Ireland, however, has bucked this trend with travel up 18pc for the same period.
Olivier Jager, ForwardKeys co-founder and CEO said: “High-profile events such as UEFA’s European Cup and World Youth Day in Poland could not offset the damage caused by security concerns.
“A spate of bombings in Turkey and terrorist incidents in France have evidently deterred tourists from visiting major European countries, however, there has been a surge of interest in second tier-destinations.”
“Much of the growth [to second-tier destinations]was due to holidaymakers switching away from mainstream destinations and the Pope’s visit to Poland but we also saw a major influx of Chinese visitors to Russia.”

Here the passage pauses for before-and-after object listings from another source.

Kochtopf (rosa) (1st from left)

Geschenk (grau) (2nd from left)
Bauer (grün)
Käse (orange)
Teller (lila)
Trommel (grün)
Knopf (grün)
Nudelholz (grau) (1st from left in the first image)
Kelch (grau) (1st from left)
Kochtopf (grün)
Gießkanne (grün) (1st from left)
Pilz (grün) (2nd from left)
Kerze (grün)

A -1.3pc drop has hit the UK, with Italy taking a -2.6pc hit, Germany a -4.1pc hit and France a -9.6pc hit.
The recent military coup and Istanbul Airport attack have dramatically affected tourism numbers in Turkey with the transcontinental nation suffering a -26.7pc downturn in travel.
By contrast, Spain has seen growth of 10pc, Portugal 5.2pc, Nordic countries 6.1pc, Ireland 18pc, Russia 19pc and Poland 26.1pc.
The origin market for Europe has most affected China (-3.7pc), South Africa (-7.7pc), the UAE (13pc), Brazil (13pc) and Japan (18pc).
Asian visitors were most deterred by security concerns; the Brazilian decline has largely been attribute to the recession hitting the South American powerhouse.
Travel from South America overall has in fact increased by 4.6pc, exceeding growth of European travel by North Americans which clocked in at 2.5pc. They were the only continents that showed growth figures with a decline in Africa by -2.8pc, Asia-Pacific by -2.8c and -1pc from the Middle East.